• _Assignment_
Copy out every line of text from all the rows below without changing anything, and leave the pictures out of your answer.

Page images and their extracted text
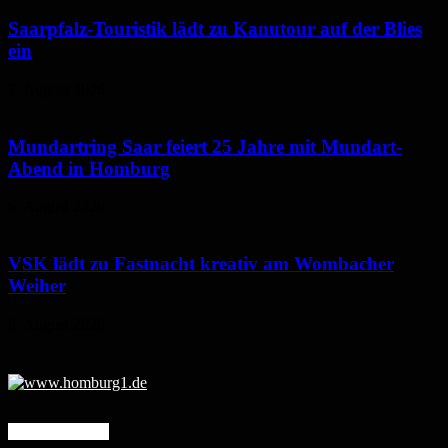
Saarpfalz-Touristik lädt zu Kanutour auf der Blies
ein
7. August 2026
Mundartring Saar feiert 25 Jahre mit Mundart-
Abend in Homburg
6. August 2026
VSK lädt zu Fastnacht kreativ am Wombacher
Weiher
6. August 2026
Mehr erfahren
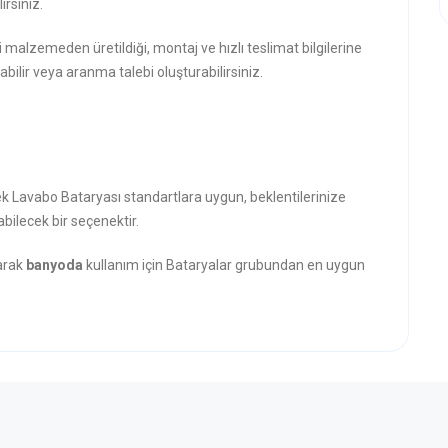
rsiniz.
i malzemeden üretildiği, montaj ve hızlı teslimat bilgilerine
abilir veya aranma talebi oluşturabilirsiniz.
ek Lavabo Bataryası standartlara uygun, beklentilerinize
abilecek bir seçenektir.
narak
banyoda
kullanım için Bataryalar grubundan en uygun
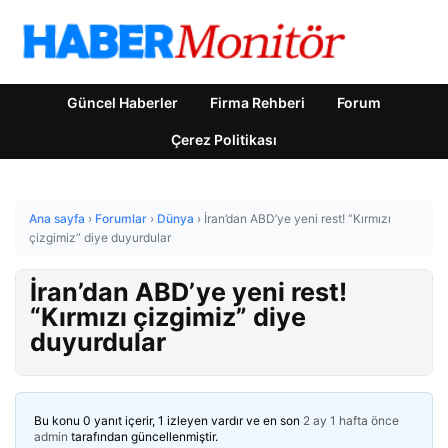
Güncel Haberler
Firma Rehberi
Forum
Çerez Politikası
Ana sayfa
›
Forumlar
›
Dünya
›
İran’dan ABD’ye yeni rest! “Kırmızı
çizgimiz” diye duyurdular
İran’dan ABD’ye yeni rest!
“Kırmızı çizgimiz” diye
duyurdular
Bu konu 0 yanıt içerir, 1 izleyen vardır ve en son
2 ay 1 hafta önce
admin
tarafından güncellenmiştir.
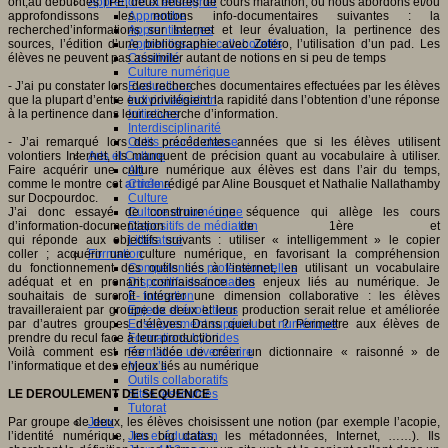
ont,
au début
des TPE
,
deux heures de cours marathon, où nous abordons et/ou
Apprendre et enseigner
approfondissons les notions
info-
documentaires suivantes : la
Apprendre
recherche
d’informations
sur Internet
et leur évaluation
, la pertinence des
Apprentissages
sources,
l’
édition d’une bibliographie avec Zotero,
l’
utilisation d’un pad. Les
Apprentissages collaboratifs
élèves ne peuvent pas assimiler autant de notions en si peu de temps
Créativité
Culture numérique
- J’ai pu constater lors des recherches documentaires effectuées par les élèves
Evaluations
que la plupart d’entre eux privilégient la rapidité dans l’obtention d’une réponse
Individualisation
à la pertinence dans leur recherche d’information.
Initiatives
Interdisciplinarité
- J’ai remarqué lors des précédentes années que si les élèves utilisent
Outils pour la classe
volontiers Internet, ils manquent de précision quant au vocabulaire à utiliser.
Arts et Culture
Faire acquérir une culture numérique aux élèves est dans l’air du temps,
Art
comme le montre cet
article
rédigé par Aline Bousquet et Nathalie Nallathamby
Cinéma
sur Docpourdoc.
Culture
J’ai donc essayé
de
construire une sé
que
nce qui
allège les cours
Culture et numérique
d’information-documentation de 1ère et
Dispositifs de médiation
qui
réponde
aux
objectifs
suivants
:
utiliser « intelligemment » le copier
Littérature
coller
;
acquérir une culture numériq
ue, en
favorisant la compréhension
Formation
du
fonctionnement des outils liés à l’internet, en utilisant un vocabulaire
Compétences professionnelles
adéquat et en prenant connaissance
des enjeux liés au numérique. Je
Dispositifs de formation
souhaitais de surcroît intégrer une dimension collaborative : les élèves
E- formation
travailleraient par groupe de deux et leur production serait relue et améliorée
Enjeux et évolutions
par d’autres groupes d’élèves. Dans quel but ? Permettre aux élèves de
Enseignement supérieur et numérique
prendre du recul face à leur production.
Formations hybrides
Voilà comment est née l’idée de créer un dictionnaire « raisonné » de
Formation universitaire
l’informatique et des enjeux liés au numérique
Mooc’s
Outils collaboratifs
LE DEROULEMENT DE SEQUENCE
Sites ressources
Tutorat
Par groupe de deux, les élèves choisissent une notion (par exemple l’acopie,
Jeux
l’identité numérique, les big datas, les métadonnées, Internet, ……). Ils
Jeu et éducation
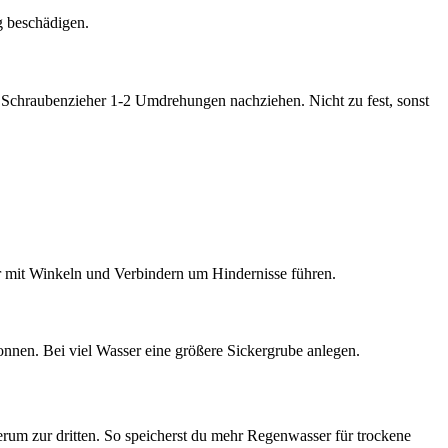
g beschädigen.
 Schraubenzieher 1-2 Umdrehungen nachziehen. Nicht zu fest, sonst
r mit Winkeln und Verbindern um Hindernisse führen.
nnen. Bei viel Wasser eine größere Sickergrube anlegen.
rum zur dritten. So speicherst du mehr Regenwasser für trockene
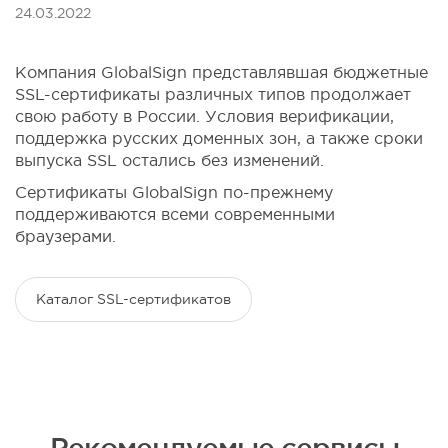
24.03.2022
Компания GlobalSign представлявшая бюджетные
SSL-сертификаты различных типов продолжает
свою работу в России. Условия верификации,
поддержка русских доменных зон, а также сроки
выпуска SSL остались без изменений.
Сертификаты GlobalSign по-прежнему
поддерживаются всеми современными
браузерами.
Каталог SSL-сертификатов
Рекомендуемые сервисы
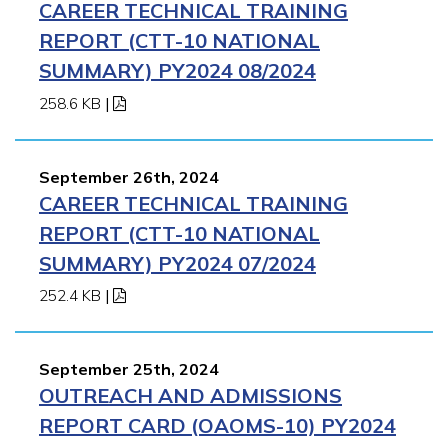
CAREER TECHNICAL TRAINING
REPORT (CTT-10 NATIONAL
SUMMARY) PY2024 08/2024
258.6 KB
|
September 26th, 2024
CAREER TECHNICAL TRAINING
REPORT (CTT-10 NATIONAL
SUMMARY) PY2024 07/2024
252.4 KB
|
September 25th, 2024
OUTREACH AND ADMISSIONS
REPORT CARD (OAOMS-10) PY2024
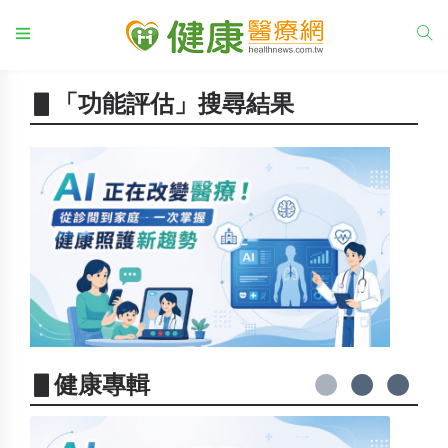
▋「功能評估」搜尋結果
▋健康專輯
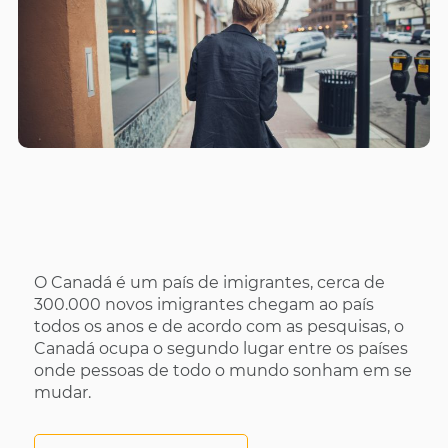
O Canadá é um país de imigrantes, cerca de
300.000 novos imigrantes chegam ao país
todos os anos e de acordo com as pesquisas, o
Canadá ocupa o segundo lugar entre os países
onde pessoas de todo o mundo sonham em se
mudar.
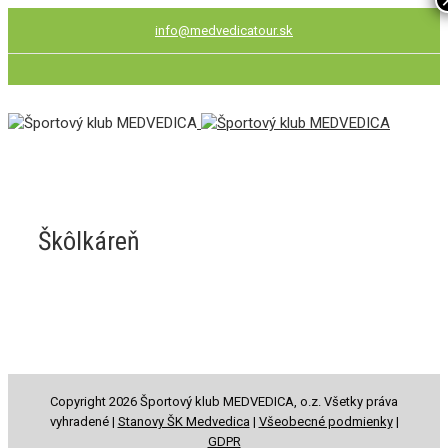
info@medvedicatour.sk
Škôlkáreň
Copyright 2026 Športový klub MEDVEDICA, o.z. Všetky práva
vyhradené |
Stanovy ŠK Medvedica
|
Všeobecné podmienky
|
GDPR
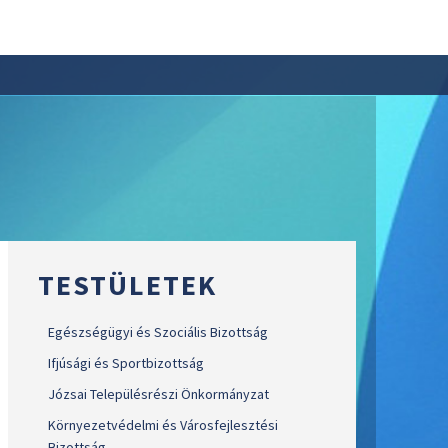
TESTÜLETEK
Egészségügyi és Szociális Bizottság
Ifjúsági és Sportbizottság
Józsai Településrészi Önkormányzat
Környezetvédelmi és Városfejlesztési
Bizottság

• _Solution to this task_
Saarpfalz-Touristik lädt zu Kanutour auf der Blies
ein
7. August 2026
Mundartring Saar feiert 25 Jahre mit Mundart-
Abend in Homburg
6. August 2026
VSK lädt zu Fastnacht kreativ am Wombacher
Weiher
6. August 2026
Mehr erfahren
rsiniz.
i malzemeden üretildiği, montaj ve hızlı teslimat bilgilerine
abilir veya aranma talebi oluşturabilirsiniz.
ek Lavabo Bataryası standartlara uygun, beklentilerinize
abilecek bir seçenektir.
narak
banyoda
kullanım için Bataryalar grubundan en uygun
Güncel Haberler
Firma Rehberi
Forum
Çerez Politikası
Ana sayfa
›
Forumlar
›
Dünya
›
İran’dan ABD’ye yeni rest! “Kırmızı
çizgimiz” diye duyurdular
İran’dan ABD’ye yeni rest!
“Kırmızı çizgimiz” diye
duyurdular
Bu konu 0 yanıt içerir, 1 izleyen vardır ve en son
2 ay 1 hafta önce
admin
tarafından güncellenmiştir.
ont,
au début
des TPE
,
deux heures de cours marathon, où nous abordons et/ou
Apprendre et enseigner
approfondissons les notions
info-
documentaires suivantes : la
Apprendre
recherche
d’informations
sur Internet
et leur évaluation
, la pertinence des
Apprentissages
sources,
l’
édition d’une bibliographie avec Zotero,
l’
utilisation d’un pad. Les
Apprentissages collaboratifs
élèves ne peuvent pas assimiler autant de notions en si peu de temps
Créativité
Culture numérique
- J’ai pu constater lors des recherches documentaires effectuées par les élèves
Evaluations
que la plupart d’entre eux privilégient la rapidité dans l’obtention d’une réponse
Individualisation
à la pertinence dans leur recherche d’information.
Initiatives
Interdisciplinarité
- J’ai remarqué lors des précédentes années que si les élèves utilisent
Outils pour la classe
volontiers Internet, ils manquent de précision quant au vocabulaire à utiliser.
Arts et Culture
Faire acquérir une culture numérique aux élèves est dans l’air du temps,
Art
comme le montre cet
article
rédigé par Aline Bousquet et Nathalie Nallathamby
Cinéma
sur Docpourdoc.
Culture
J’ai donc essayé
de
construire une sé
que
nce qui
allège les cours
Culture et numérique
d’information-documentation de 1ère et
Dispositifs de médiation
qui
réponde
aux
objectifs
suivants
:
utiliser « intelligemment » le copier
Littérature
coller
;
acquérir une culture numériq
ue, en
favorisant la compréhension
Formation
du
fonctionnement des outils liés à l’internet, en utilisant un vocabulaire
Compétences professionnelles
adéquat et en prenant connaissance
des enjeux liés au numérique. Je
Dispositifs de formation
souhaitais de surcroît intégrer une dimension collaborative : les élèves
E- formation
travailleraient par groupe de deux et leur production serait relue et améliorée
Enjeux et évolutions
par d’autres groupes d’élèves. Dans quel but ? Permettre aux élèves de
Enseignement supérieur et numérique
prendre du recul face à leur production.
Formations hybrides
Voilà comment est née l’idée de créer un dictionnaire « raisonné » de
Formation universitaire
l’informatique et des enjeux liés au numérique
Mooc’s
Outils collaboratifs
LE DEROULEMENT DE SEQUENCE
Sites ressources
Tutorat
Par groupe de deux, les élèves choisissent une notion (par exemple l’acopie,
Jeux
l’identité numérique, les big datas, les métadonnées, Internet, ……). Ils
Jeu et éducation
g beschädigen.
 Schraubenzieher 1-2 Umdrehungen nachziehen. Nicht zu fest, sonst
r mit Winkeln und Verbindern um Hindernisse führen.
nnen. Bei viel Wasser eine größere Sickergrube anlegen.
rum zur dritten. So speicherst du mehr Regenwasser für trockene
24.03.2022
Компания GlobalSign представлявшая бюджетные
SSL-сертификаты различных типов продолжает
свою работу в России. Условия верификации,
поддержка русских доменных зон, а также сроки
выпуска SSL остались без изменений.
Сертификаты GlobalSign по-прежнему
поддерживаются всеми современными
браузерами.
Каталог SSL-сертификатов
Рекомендуемые сервисы
CAREER TECHNICAL TRAINING
REPORT (CTT-10 NATIONAL
SUMMARY) PY2024 08/2024
258.6 KB
|
September 26th, 2024
CAREER TECHNICAL TRAINING
REPORT (CTT-10 NATIONAL
SUMMARY) PY2024 07/2024
252.4 KB
|
September 25th, 2024
OUTREACH AND ADMISSIONS
REPORT CARD (OAOMS-10) PY2024
▋「功能評估」搜尋結果
▋健康專輯
O Canadá é um país de imigrantes, cerca de
300.000 novos imigrantes chegam ao país
todos os anos e de acordo com as pesquisas, o
Canadá ocupa o segundo lugar entre os países
onde pessoas de todo o mundo sonham em se
mudar.
info@medvedicatour.sk
Škôlkáreň
Copyright 2026 Športový klub MEDVEDICA, o.z. Všetky práva
vyhradené |
Stanovy ŠK Medvedica
|
Všeobecné podmienky
|
GDPR
TESTÜLETEK
Egészségügyi és Szociális Bizottság
Ifjúsági és Sportbizottság
Józsai Településrészi Önkormányzat
Környezetvédelmi és Városfejlesztési
Bizottság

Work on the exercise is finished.